In the following a brief overview of the structure of the thesis is given:

Chapter 2 provides a formal introduction into the topics of graphs and graph theory as well as meshing and mesh adaptation. The chapter ends with an overview of modern computer architectures and parallel processing/programming methods.

Chapter 3 introduces the distance-1 graph coloring problem commonly found in computational science and engineering. An overview of different approaches of solving the graph coloring problem is given, including exact and approximative algorithms. A particular focus is on available state-of-the-art general-purpose shared-memory parallel coloring algorithms for balanced and unbalanced graph coloring. The chapter continues with an evaluation of various algorithms regarding coloring quality and computational performance.

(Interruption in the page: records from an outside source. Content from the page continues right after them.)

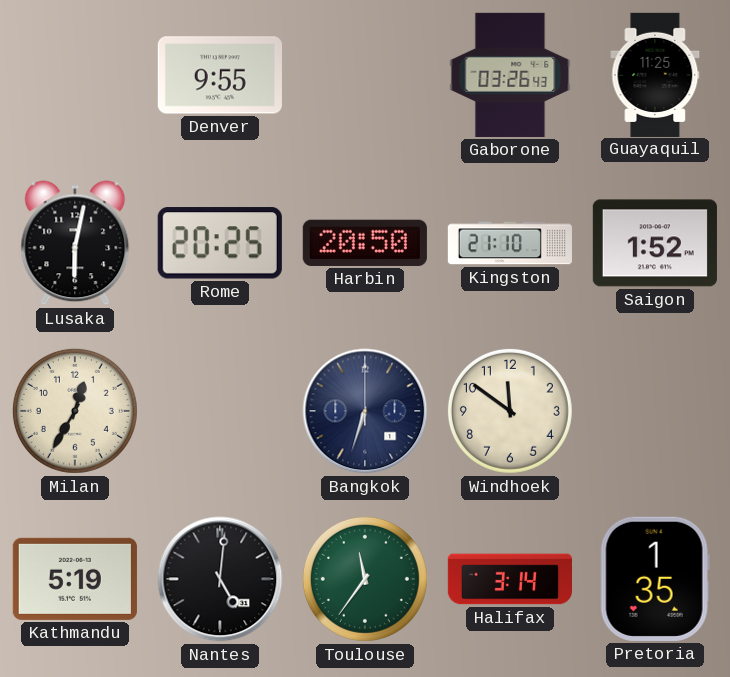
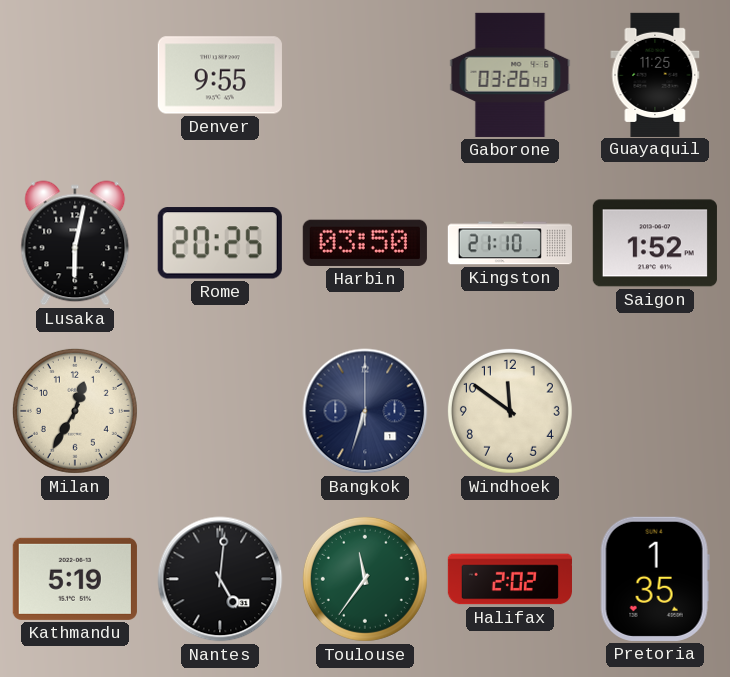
Harbin: 20:50 -> 03:50
Halifax: 3:14 -> 2:02
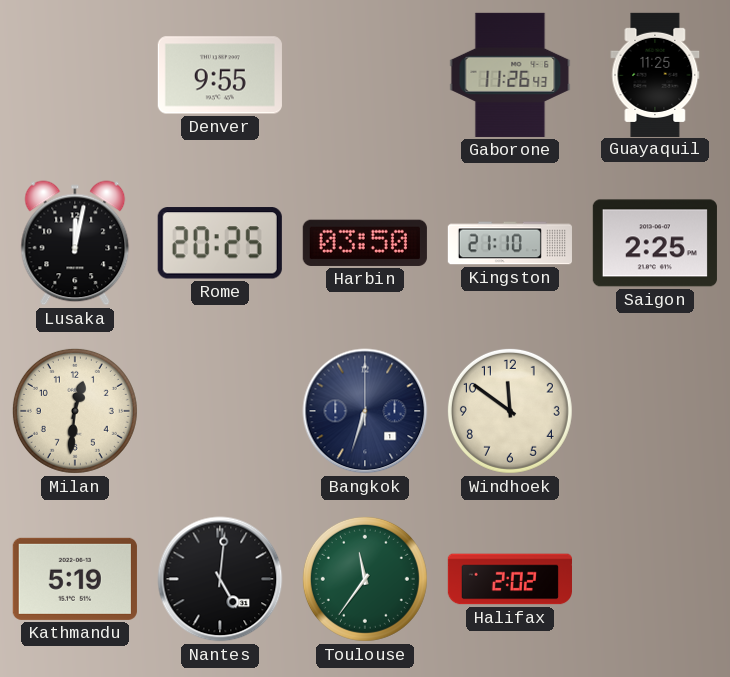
Gaborone: 03:26 -> 11:26
Lusaka: 6:02 -> 12:02
Saigon: 1:52 -> 2:25
Milan: 12:35 -> 12:31
Pretoria: 1:35 -> none
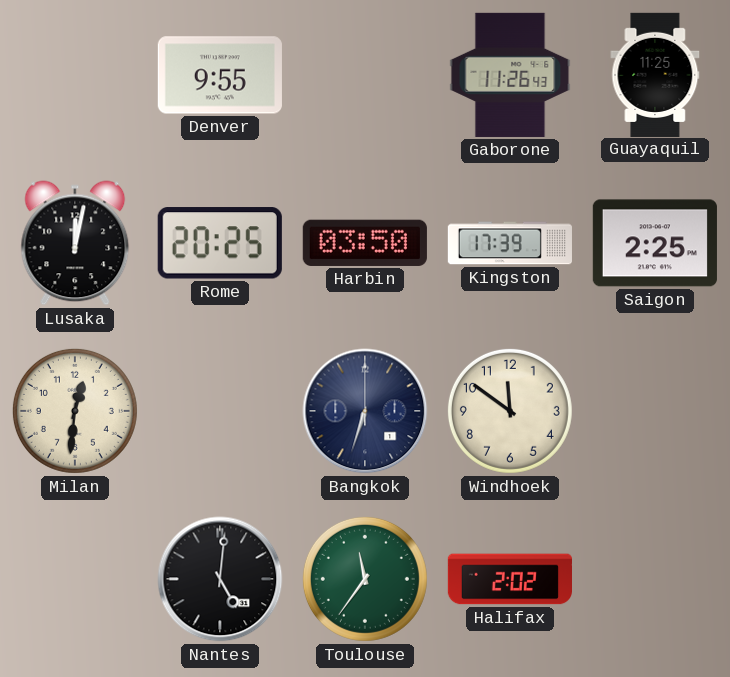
Kingston: 21:10 -> 17:39
Kathmandu: 5:19 -> none
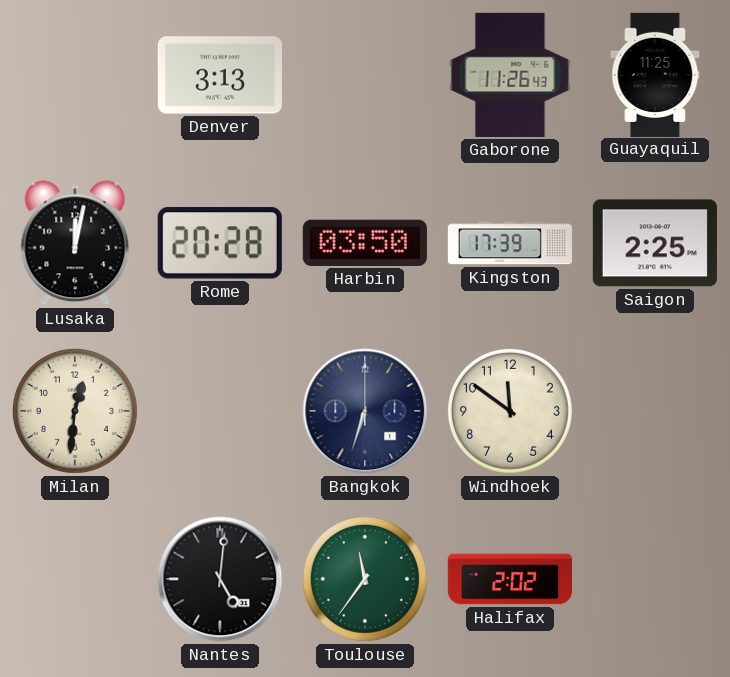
Denver: 9:55 -> 3:13
Rome: 20:25 -> 20:28
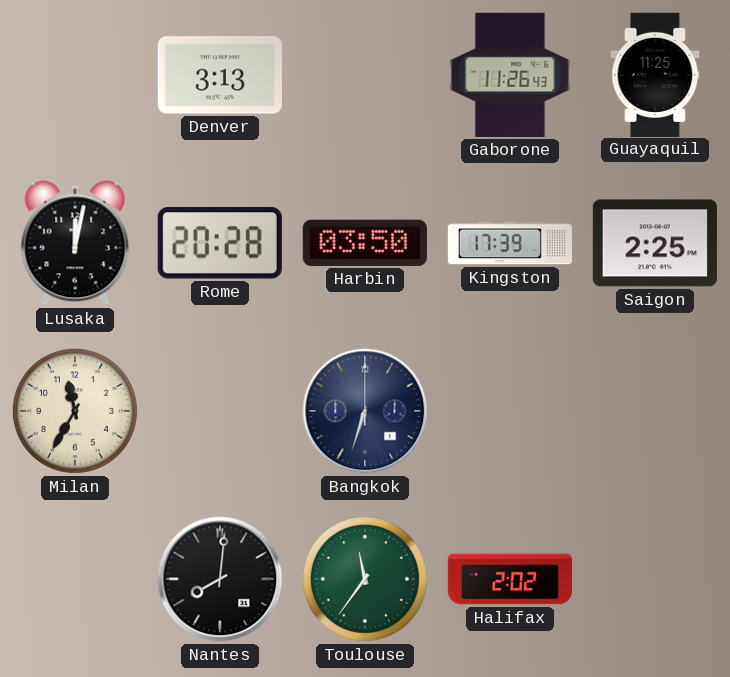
Milan: 12:31 -> 11:35
Windhoek: 11:51 -> none
Nantes: 5:01 -> 8:01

Chapter 4 investigates shared-memory parallel mesh adaptation frameworks. In particular, the requirements and challenges of such a framework are discussed followed by an overview of available shared-memory parallel meshing frameworks. Finally, a novel coarse-grained shared-memory parallel mesh adaptation framework utilizing available serial algorithms in parallel, based on mesh partitioning and graph coloring, is presented together with a discussion of the included software libraries.

Chapter 5 presents a related method to improve the performance of a multi-material Process TCAD etching simulation. The approach is based on a partitioning of the surface mesh conducted by creating a suitable subset of the surface mesh elements. The developed method outperforms a full evaluation using all mesh elements and simultaneously keeping the introduced error quite small.

Chapter 6 gives a brief summary and concludes with ideas for future work.